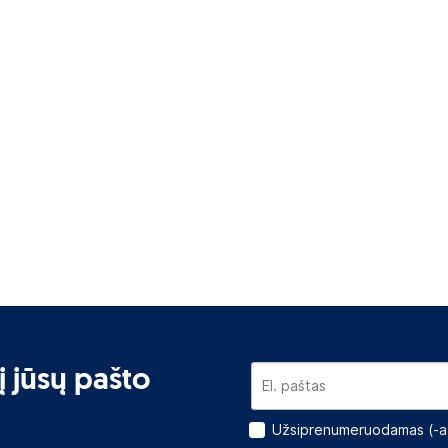
į jūsų pašto
Užsiprenumeruodamas (-a)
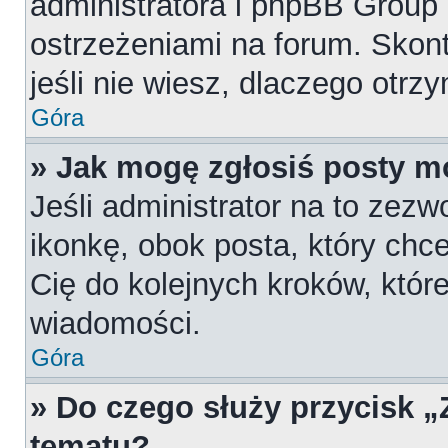
administratora i phpBB Group
ostrzeżeniami na forum. Skont
jeśli nie wiesz, dlaczego otrz
Góra
» Jak mogę zgłosiś posty m
Jeśli administrator na to zezw
ikonkę, obok posta, który chces
Cię do kolejnych kroków, któr
wiadomości.
Góra
» Do czego służy przycisk 
tematu?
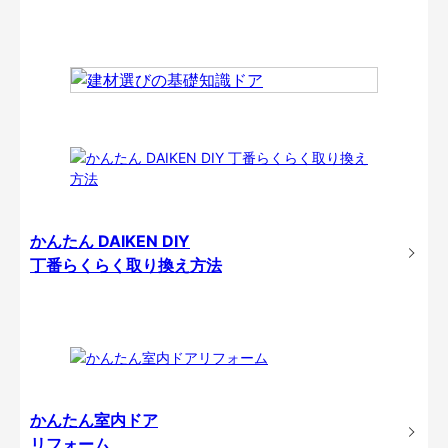
かんたん DAIKEN DIY
丁番らくらく取り換え方法
かんたん室内ドア
リフォーム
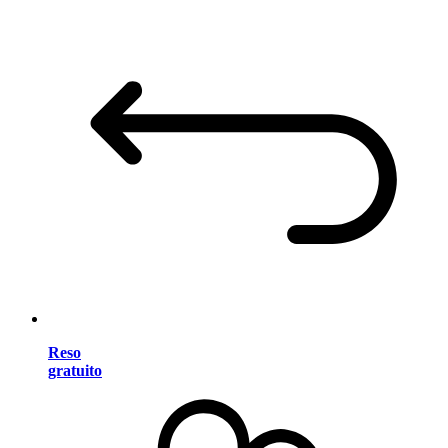
Reso
gratuito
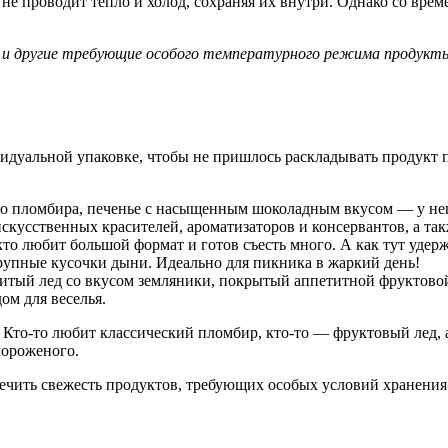
 не проводит тепло и холод, сохраняя их внутри. Однако со вре
 другие требующие особого температурного режима продукты, е
дуальной упаковке, чтобы не пришлось раскладывать продукт п
пломбира, печенье с насыщенным шоколадным вкусом — у него е
искусственных красителей, ароматизаторов и консервантов, а та
то любит большой формат и готов съесть много. А как тут удерж
рупные кусочки дыни. Идеально для пикника в жаркий день!
итый лед со вкусом земляники, покрытый аппетитной фруктовой
ом для веселья.
Кто-то любит классический пломбир, кто-то — фруктовый лед, а
мороженого.
еспечить свежесть продуктов, требующих особых условий хранени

PROBLEM DESCRIPTION —
Please reproduce the listing exactly, leaving out any pictures.

SOLUTION TO THIS EXERCISE —
į jūsų pašto
Užsiprenumeruodamas (-a)
administratora i phpBB Group
ostrzeżeniami na forum. Skont
jeśli nie wiesz, dlaczego otrz
Góra
» Jak mogę zgłosiś posty m
Jeśli administrator na to zezw
ikonkę, obok posta, który chces
Cię do kolejnych kroków, któr
wiadomości.
Góra
» Do czego służy przycisk 
tematu?
かんたん DAIKEN DIY
丁番らくらく取り換え方法
かんたん室内ドア
リフォーム
Reso
gratuito
 не проводит тепло и холод, сохраняя их внутри. Однако со вре
 другие требующие особого температурного режима продукты, е
дуальной упаковке, чтобы не пришлось раскладывать продукт п
пломбира, печенье с насыщенным шоколадным вкусом — у него е
искусственных красителей, ароматизаторов и консервантов, а та
то любит большой формат и готов съесть много. А как тут удерж
рупные кусочки дыни. Идеально для пикника в жаркий день!
итый лед со вкусом земляники, покрытый аппетитной фруктовой
ом для веселья.
Кто-то любит классический пломбир, кто-то — фруктовый лед, а
мороженого.
еспечить свежесть продуктов, требующих особых условий хранени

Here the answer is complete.